Alıştırma görevi: Çavuşoğlu'nun dış politika açıklamalarını aktaran metni, son cümlesinin ardından devam ettiriniz.

Sağlanan metin:
━━━━━━━━
Rusya-Ukrayna savaşının bu yıl küresel ve bölgesel güvenliğe en önemli tehdit haline geldiğini dile getiren Çavuşoğlu, diplomatik inisiyatif üstünlüğüyle “ilkeli ve aktif bir denge politikası” izlediklerini, doğruya doğru, yanlışa yanlış dediklerini kaydetti.

Çavuşoğlu, Rusya-Ukrayna savaşının başından bu yana Türkiye’nin barış için çaba gösterdiğini belirterek iki ülke dışişleri bakanlarını Antalya’da, müzakere heyetlerini de İstanbul’da buluşturduklarına, Montrö Sözleşmesi’ne titizlikle uyulduğuna işaret etti.

Türkiye ve BM arabuluculuğunda imzalanan tahıl koridoru anlaşmasına da değinen Çavuşoğlu, “BM ile İstanbul Tahıl Anlaşması’nı hayata geçirdik. Bilahare, uzatılmasını sağladık. Böylece küresel gıda kriziyle mücadeleye önemli bir katkı sağladık.” diye konuştu.

Çavuşoğlu ayrıca Türkiye’nin, Zaporijya Nükleer Santrali’ne dair risklerin kontrol altında tutulmasına yardımcı olduğunu, Rusya ile Ukrayna arasındaki esir takasına da aracılık ettiğini anımsattı.

“Türkiye, küresel sistemde önemli bir aktör haline geldi”

Türkiye’nin dış politikada oynadığı role değinen Çavuşoğlu, “Cumhurbaşkanımızın lider diplomasisi ve iki ülkeyle yıllara dayanan güven ilişkisi, Türkiye’yi merkezi bir konuma getirdi. Küresel sistemde önemli bir aktör haline geldik.” dedi.

Çavuşoğlu, terörle mücadelenin gündemlerindeki en önemli konulardan biri olduğunu ve bu konuda yürüttükleri diplomatik çabalara işaret ederek “Yoğun gayretlerimiz sonucunda, NATO Stratejik Konsepti, terörizmi, İttifak’a temel iki tehditten birisi olarak teyit etti. İsveç ve Finlandiya’nın NATO üyelikleri bağlamında, teröre ilişkin kaygılarımızı müttefiklerin gündemine tekrar soktuk. PKK’nın yanı sıra PYD-YPG ve FETÖ’yü ismen belirten bir metne ilk kez zirve bildirisinde atıf yapıldı.” ifadelerini kullandı.

İstanbul’daki terör saldırısından sonra güvenlik güçlerinin Pençe-Kılıç Harekatıyla sahadaki mücadelesine Dışişleri Bakanlığı olarak masada gerekli desteğin verildiğini belirten Çavuşoğlu, bu bağlamda BM, ABD, Rusya, Irak ve Esed rejimiyle temasların sürdüğünü kaydetti.
━━━━━━━━
Veri alıntıları:
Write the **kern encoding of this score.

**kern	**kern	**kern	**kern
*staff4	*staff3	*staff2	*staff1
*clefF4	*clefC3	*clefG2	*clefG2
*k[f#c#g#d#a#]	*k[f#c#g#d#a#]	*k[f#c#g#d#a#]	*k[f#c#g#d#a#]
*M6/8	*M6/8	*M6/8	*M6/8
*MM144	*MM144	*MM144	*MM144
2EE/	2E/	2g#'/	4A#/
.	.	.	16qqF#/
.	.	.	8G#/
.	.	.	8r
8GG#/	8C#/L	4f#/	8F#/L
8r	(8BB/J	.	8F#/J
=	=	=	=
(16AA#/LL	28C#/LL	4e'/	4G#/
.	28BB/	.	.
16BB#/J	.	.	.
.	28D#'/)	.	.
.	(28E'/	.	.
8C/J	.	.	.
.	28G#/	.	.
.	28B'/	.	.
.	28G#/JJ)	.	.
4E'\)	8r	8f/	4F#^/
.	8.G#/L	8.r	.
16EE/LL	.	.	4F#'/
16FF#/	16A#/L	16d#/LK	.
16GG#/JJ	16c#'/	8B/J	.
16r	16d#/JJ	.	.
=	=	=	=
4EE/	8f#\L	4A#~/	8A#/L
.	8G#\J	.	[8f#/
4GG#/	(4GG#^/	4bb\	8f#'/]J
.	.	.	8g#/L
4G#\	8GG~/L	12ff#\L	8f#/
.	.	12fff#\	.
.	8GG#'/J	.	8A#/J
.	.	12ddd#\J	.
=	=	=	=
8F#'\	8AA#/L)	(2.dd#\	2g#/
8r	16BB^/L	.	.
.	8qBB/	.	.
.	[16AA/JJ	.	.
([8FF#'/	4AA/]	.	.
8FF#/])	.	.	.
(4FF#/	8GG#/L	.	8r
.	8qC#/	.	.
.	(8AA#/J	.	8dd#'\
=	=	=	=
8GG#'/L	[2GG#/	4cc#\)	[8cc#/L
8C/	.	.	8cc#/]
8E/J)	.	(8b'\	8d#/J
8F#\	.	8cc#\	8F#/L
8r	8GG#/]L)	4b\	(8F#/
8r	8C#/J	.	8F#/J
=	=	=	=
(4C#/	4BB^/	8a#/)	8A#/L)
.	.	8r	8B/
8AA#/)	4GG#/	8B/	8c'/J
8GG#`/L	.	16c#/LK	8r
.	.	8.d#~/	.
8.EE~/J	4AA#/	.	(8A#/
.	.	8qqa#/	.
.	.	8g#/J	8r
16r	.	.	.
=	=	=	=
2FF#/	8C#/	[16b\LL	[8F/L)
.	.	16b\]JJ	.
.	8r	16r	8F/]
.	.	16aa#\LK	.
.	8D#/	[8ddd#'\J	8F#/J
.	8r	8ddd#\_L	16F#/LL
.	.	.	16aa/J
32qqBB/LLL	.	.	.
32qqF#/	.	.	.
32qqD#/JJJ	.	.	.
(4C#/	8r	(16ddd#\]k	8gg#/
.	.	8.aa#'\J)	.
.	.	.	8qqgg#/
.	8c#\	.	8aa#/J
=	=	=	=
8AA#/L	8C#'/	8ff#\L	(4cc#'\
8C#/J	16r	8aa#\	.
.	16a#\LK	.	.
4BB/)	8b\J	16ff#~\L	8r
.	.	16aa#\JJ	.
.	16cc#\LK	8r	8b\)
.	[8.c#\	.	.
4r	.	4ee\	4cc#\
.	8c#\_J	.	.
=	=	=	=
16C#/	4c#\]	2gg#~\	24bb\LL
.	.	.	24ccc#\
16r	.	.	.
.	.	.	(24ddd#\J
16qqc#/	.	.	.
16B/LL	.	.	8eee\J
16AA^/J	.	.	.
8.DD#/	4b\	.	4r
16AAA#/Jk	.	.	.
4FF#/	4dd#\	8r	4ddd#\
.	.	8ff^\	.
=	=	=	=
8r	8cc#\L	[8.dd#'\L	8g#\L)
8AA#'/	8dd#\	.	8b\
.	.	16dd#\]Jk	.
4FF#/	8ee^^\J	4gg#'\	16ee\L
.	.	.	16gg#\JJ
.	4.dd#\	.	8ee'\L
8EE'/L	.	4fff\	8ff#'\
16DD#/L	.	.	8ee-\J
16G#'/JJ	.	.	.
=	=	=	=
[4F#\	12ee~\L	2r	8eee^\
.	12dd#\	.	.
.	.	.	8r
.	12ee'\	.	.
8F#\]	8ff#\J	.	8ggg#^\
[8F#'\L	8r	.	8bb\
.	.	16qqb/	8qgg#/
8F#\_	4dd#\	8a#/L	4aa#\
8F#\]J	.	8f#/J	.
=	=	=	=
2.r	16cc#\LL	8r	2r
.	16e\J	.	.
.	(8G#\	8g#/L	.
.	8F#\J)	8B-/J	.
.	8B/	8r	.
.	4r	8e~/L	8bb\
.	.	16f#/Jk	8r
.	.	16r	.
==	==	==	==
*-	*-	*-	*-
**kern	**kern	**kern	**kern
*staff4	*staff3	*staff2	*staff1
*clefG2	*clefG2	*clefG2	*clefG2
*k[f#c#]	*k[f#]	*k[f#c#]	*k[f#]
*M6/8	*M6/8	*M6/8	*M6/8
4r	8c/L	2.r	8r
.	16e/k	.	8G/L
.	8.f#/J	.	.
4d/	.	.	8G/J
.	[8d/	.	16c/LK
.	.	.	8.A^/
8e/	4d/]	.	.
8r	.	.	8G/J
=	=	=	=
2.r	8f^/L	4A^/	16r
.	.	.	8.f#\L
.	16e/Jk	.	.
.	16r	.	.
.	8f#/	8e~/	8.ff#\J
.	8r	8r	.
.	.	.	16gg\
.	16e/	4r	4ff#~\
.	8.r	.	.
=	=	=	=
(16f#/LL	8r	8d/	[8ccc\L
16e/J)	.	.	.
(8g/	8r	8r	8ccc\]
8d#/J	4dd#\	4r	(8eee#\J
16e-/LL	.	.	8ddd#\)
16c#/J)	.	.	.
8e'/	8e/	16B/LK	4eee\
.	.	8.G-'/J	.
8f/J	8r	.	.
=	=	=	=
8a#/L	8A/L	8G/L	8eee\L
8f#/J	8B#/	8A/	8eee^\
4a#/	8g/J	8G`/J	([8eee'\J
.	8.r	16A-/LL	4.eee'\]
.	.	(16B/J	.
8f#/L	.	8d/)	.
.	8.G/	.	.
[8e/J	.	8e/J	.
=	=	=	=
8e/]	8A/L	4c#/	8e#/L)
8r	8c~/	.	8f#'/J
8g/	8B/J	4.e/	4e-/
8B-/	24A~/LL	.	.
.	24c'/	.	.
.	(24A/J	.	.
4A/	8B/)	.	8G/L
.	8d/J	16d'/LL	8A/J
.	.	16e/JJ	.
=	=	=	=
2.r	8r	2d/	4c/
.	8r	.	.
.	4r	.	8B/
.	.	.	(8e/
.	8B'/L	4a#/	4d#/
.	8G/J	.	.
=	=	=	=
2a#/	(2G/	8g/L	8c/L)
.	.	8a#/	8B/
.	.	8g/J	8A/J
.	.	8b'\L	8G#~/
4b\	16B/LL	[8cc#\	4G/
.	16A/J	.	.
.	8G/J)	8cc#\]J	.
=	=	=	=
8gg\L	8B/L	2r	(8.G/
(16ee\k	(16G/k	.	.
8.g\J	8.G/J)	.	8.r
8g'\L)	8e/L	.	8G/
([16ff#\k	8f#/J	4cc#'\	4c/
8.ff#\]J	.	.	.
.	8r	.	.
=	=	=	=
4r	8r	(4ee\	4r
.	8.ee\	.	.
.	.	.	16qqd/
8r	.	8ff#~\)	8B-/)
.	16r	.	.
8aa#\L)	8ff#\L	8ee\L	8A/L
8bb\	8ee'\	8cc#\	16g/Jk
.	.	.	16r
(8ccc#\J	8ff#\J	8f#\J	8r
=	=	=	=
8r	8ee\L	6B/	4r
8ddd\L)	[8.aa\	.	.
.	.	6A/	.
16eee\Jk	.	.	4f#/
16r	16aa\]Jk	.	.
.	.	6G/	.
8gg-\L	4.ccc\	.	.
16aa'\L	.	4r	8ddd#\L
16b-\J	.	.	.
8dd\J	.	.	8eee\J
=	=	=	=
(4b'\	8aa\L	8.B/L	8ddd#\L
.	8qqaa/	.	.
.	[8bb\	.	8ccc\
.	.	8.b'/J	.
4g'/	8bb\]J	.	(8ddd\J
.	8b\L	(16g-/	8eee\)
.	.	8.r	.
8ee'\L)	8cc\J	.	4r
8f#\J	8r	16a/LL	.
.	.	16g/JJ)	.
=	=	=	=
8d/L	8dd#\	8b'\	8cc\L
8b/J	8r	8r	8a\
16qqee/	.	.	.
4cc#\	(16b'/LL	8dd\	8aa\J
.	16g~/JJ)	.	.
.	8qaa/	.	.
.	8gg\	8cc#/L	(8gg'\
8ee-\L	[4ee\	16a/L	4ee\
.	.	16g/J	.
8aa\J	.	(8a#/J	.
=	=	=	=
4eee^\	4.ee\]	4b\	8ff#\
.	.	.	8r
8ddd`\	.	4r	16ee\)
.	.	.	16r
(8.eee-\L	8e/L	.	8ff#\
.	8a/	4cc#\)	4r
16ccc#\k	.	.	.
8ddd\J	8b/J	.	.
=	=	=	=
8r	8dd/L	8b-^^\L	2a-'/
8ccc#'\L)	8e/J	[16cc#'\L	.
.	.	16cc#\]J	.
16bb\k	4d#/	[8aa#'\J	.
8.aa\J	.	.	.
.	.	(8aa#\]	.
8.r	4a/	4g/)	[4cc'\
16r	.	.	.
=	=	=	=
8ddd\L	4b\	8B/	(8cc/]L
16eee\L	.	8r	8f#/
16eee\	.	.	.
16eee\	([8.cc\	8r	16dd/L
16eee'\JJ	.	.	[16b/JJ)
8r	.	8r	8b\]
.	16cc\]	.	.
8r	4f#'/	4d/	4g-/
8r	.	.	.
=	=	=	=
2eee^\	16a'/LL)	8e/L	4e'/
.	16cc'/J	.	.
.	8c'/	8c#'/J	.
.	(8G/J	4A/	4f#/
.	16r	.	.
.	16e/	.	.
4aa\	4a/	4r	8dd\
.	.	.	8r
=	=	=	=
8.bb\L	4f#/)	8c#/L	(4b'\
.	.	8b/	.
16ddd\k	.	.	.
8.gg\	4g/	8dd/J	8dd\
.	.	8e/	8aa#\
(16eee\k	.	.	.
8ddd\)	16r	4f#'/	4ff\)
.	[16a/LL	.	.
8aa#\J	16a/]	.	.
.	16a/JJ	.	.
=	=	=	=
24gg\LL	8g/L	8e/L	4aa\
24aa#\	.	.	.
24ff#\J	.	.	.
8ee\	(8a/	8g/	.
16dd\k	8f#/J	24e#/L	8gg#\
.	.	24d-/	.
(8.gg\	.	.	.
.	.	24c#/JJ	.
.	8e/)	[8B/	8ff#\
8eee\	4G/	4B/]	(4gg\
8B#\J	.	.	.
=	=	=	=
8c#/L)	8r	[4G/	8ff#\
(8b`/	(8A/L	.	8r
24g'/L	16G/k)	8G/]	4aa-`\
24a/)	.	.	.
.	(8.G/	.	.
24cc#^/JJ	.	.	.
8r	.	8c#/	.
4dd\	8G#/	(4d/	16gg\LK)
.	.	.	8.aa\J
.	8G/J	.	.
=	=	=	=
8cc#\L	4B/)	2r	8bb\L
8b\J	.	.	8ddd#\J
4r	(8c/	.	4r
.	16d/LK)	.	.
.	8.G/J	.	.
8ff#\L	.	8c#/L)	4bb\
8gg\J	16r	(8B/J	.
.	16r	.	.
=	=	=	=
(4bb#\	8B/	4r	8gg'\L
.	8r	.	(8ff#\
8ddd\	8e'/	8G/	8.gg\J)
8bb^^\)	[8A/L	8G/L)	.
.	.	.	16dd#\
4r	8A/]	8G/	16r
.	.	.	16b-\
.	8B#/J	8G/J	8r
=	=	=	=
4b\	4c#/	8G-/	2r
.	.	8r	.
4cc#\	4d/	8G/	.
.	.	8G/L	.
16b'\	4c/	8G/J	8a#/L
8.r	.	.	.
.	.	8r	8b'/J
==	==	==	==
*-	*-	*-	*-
━━━━━━━━
Alıştırma sonucu:
Çavuşoğlu, Yezidilerle, Süryanilerle, Kürtlerle, Türkmenlerle görüştüklerini ve herkesin “Bizi, PKK’dan kurtarın” dediğini aktardı.

Terörle mücadelede bazı müttefik ülkelerin tutumunu eleştiren Çavuşoğlu, şöyle devam etti:

“Müttefiklerimiz ise maalesef destek değil, köstek olmaya devam ediyorlar. Paris’teki saldırılar, teröristle kol kola girmenin bedelini bir kez daha gösterdi. Hep söyledik: Ateşle oynayan bir gün kendini de yakar. Umarız müttefiklerimiz bundan gerekli dersleri çıkarır ve terörle mücadelede daha samimi davranır.”

Çavuşoğlu, Fetullahçı Terör Örgütüyle (FETÖ) mücadeleye de devam ettiklerini, bu yıl Liberya’daki FETÖ okulunu resmi makamların devraldığını, Arnavutluk’ta FETÖ iltisaklı kreş ve okulun kapatıldığını, Orta Afrika Cumhuriyeti’nin FETÖ okullarını Maarif Vakfına devretme kararı aldığını kaydetti.

“Libya’da, Türkiye’nin rolünü oynayabilecek başka bir aktör yok”

Türkiye’nin, Libya’da 2019’dan bu yana ortaya koyduğu iradenin somut sonuçlarını almaya devam ettiğini söyleyen Çavuşoğlu, “Libya’da, Türkiye’nin rolünü oynayabilecek başka bir aktör yok. Ekim ayındaki ziyaretimizde imzaladığımız Hidrokarbonlar Mutabakat Muhtırası önemli bir kazanım oldu. Libya’nın tüm kesimlerinin 2019 Deniz Yetki Alanları Mutabakat Muhtırası’na sahip çıkması önemlidir.” dedi.

Çavuşoğlu, Türkiye’nin Ege ve Doğu Akdeniz’de hak ve çıkarlarını korumaya devam ettiğini, Milli Savunma Bakanlığının sahada, Dışişleri Bakanlığının da diplomasi mecrasında haklarını kayda geçirdiğini belirtti.

Kuzey Kıbrıs Türk Cumhuriyeti (KKTC) konusunda iki devletli çözüm politikalarını güçlü şekilde devam ettirdiklerini dile getiren Çavuşoğlu, KKTC’nin Türk Devletleri Teşkilatı’na gözlemci üye olmasının tarihi bir kazanım olduğunu, bunun Rum-Yunan ikilisini çıldırttığını söyledi.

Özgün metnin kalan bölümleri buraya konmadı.